#### Alıntı Metin:
----------------

|SON SÖZ|

1.9K 110 54
                                    

Söze nasıl başlayacağımı bilmediğimden dolayı, her zamanki beceriksizliğimle 'merhaba' diyorum.

Finali beğenmeyenler olmuş olabilir, başından beri dediğim gibi; kimse beğenmek yahut sevmek zorunda değil. Ama şöyle de bir gerçek var ki, bende beğendirmek zorunda olduğumu düşünmüyorum, benim içime sinen bir finaldi. Ayrıca ileride bu kitabı okuduğumda kendime ne kadar geliştiğimi göstermek istediğim için daha sonrasında bir daha hiç düzenleme yapmayacağım.

(Bölümün başlarını anlamayanlar için özetleyecek olursam; Cennet'in ruhunun gözünden kısa bir geçmiş okuyoruz...)

Yolun başında birçok darbe aldım, düştüm, yaralandım. Yazdığım hikaye yüzünden beni sırtımdan bıçaklayanlar bile oldu, sustum, sükûnetimi korudum ve yazmaya devam ettim. Yeri geldi, çok sinirlendirdiler ve bende tepki vermekten kaçınmadım.

En başında kendime bir söz vermiştim: Bu sefer pes etmeyeceğim, yıkmak isteyenler olacak, biliyorum. Daha da güçleneceğim, diye.

Çünkü bu hikaye benim. Herkes gitse bile, ben buradayım. Gitmeyeceğim ve onu sarıp sarmalamak, herkesten korumak benim işim.

Bir kız düşünün çelimsiz bir bedene sahip, zayıflamış yüzü, bedeni ve ruhu var. Çöl gibi kurak bir yerde, siyah kumlarla bezeli yerlerin tam ortasında ayakta durmaya çalışıyor, zar zor. Her tarafı yara bere içinde. Kızın tam arkasında ise sayfalar var. Çok, uzun, geniş ve anlamlı yahut da anlamsız. Bu önemli değil. Önemli olan; bu sayfalar var ve o kız, bu sayfaları korumak zorunda. En başından beri insanların ona nefretle bakacağını biliyordu, ona kin besleyeceklerini hatta elinden geldiğince yok etmeye çalışacaklardı. Bunu bilmesine rağmen çıktı bu yola.

----------------

#### Verilen Bilgiler:

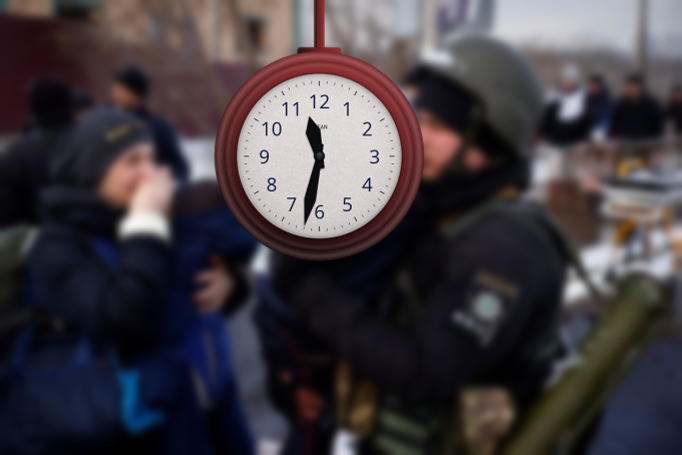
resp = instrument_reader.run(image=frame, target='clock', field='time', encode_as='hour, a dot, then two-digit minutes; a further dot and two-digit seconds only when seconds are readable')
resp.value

----------------

#### Görevler:
• 1. Son söz metnine göre kitapta bundan sonra neden hiç düzenleme yapılmayacak? Bir iki cümleyle açıklayın.
• 2. Son söz metninde "(Bölümün başlarını anlamayanlar" sözlerinden "tepki vermekten kaçınmadım." sözlerine kadar olan kısmı harfi harfine tekrarlayın.

#### Alıştırma Cevapları:
• 1. Yazar, ileride kitabı yeniden okuduğunda ne kadar geliştiğini kendine göstermek istiyor. Bu yüzden kitapta bir daha hiç düzenleme yapmayacak.

• 2.
(Bölümün başlarını anlamayanlar için özetleyecek olursam; Cennet'in ruhunun gözünden kısa bir geçmiş okuyoruz...)

Yolun başında birçok darbe aldım, düştüm, yaralandım. Yazdığım hikaye yüzünden beni sırtımdan bıçaklayanlar bile oldu, sustum, sükûnetimi korudum ve yazmaya devam ettim. Yeri geldi, çok sinirlendirdiler ve bende tepki vermekten kaçınmadım.